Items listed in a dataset
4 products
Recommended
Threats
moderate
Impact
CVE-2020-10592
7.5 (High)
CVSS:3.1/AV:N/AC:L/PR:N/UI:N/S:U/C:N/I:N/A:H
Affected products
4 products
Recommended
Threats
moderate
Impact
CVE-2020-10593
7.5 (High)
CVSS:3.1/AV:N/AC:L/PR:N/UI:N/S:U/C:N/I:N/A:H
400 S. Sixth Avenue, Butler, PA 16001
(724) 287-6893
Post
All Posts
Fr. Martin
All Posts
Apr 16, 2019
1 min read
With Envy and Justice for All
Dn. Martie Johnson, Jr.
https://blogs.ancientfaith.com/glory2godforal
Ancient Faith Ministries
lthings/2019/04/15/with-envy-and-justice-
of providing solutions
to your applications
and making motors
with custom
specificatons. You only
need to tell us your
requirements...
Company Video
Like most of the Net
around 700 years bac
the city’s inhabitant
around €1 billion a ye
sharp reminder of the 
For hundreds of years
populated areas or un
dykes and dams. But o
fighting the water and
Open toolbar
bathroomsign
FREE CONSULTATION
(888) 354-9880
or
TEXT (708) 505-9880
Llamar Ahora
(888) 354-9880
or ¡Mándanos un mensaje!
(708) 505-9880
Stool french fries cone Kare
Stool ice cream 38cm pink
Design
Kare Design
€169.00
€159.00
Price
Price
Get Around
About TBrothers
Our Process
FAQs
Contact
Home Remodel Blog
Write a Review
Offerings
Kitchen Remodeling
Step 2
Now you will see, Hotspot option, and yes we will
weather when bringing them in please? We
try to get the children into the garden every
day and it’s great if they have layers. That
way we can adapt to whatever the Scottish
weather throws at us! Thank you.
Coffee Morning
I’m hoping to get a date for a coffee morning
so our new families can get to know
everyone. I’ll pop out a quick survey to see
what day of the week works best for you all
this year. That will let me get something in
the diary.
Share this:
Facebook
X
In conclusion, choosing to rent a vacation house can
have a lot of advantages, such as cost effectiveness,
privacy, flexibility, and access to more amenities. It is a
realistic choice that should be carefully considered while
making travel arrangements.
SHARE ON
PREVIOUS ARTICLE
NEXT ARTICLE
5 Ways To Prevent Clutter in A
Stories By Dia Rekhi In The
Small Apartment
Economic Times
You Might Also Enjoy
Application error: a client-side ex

PROBLEM TO WORK ON:
Only the count is wanted. Count the lines of the data above that include the string "making".

SOLUTION BELOW:
2